*Written exercise:*
Reproduce all of the data word for word.
--- Begin Records to use ---
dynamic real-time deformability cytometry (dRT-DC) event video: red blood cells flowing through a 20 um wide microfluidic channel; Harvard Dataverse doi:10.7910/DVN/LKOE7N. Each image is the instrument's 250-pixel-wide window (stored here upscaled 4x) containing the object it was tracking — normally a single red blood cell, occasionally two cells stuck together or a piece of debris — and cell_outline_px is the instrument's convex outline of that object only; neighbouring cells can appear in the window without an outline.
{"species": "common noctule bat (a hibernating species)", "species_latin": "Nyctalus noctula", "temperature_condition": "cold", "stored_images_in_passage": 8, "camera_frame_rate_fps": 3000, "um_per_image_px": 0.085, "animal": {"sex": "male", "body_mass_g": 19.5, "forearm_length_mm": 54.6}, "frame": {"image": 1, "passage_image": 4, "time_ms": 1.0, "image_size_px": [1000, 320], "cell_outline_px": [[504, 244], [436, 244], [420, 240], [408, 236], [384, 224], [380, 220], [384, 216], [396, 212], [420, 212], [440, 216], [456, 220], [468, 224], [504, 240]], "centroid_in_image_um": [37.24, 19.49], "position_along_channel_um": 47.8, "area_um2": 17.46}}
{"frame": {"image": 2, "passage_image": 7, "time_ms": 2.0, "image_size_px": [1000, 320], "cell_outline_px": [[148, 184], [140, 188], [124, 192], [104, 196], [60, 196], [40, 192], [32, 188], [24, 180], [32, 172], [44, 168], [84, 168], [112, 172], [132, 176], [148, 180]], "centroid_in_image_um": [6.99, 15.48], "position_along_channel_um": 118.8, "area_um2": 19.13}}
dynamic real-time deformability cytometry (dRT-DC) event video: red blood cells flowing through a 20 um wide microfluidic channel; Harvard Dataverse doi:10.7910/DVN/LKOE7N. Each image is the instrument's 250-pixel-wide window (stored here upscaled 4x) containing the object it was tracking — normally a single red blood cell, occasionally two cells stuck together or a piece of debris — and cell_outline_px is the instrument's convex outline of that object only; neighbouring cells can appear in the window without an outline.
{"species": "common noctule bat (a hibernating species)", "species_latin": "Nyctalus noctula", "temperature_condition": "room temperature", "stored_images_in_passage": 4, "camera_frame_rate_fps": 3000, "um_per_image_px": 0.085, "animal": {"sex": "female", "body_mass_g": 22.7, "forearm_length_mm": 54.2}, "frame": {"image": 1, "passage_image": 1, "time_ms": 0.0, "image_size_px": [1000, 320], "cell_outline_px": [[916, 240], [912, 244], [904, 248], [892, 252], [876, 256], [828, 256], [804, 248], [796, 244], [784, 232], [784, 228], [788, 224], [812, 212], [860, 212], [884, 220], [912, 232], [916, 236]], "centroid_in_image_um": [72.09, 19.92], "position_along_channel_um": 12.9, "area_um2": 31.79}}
--- End Records to use ---
*Solved exercise:*
dynamic real-time deformability cytometry (dRT-DC) event video: red blood cells flowing through a 20 um wide microfluidic channel; Harvard Dataverse doi:10.7910/DVN/LKOE7N. Each image is the instrument's 250-pixel-wide window (stored here upscaled 4x) containing the object it was tracking — normally a single red blood cell, occasionally two cells stuck together or a piece of debris — and cell_outline_px is the instrument's convex outline of that object only; neighbouring cells can appear in the window without an outline.
{"species": "common noctule bat (a hibernating species)", "species_latin": "Nyctalus noctula", "temperature_condition": "cold", "stored_images_in_passage": 8, "camera_frame_rate_fps": 3000, "um_per_image_px": 0.085, "animal": {"sex": "male", "body_mass_g": 19.5, "forearm_length_mm": 54.6}, "frame": {"image": 1, "passage_image": 4, "time_ms": 1.0, "image_size_px": [1000, 320], "cell_outline_px": [[504, 244], [436, 244], [420, 240], [408, 236], [384, 224], [380, 220], [384, 216], [396, 212], [420, 212], [440, 216], [456, 220], [468, 224], [504, 240]], "centroid_in_image_um": [37.24, 19.49], "position_along_channel_um": 47.8, "area_um2": 17.46}}
{"frame": {"image": 2, "passage_image": 7, "time_ms": 2.0, "image_size_px": [1000, 320], "cell_outline_px": [[148, 184], [140, 188], [124, 192], [104, 196], [60, 196], [40, 192], [32, 188], [24, 180], [32, 172], [44, 168], [84, 168], [112, 172], [132, 176], [148, 180]], "centroid_in_image_um": [6.99, 15.48], "position_along_channel_um": 118.8, "area_um2": 19.13}}
dynamic real-time deformability cytometry (dRT-DC) event video: red blood cells flowing through a 20 um wide microfluidic channel; Harvard Dataverse doi:10.7910/DVN/LKOE7N. Each image is the instrument's 250-pixel-wide window (stored here upscaled 4x) containing the object it was tracking — normally a single red blood cell, occasionally two cells stuck together or a piece of debris — and cell_outline_px is the instrument's convex outline of that object only; neighbouring cells can appear in the window without an outline.
{"species": "common noctule bat (a hibernating species)", "species_latin": "Nyctalus noctula", "temperature_condition": "room temperature", "stored_images_in_passage": 4, "camera_frame_rate_fps": 3000, "um_per_image_px": 0.085, "animal": {"sex": "female", "body_mass_g": 22.7, "forearm_length_mm": 54.2}, "frame": {"image": 1, "passage_image": 1, "time_ms": 0.0, "image_size_px": [1000, 320], "cell_outline_px": [[916, 240], [912, 244], [904, 248], [892, 252], [876, 256], [828, 256], [804, 248], [796, 244], [784, 232], [784, 228], [788, 224], [812, 212], [860, 212], [884, 220], [912, 232], [916, 236]], "centroid_in_image_um": [72.09, 19.92], "position_along_channel_um": 12.9, "area_um2": 31.79}}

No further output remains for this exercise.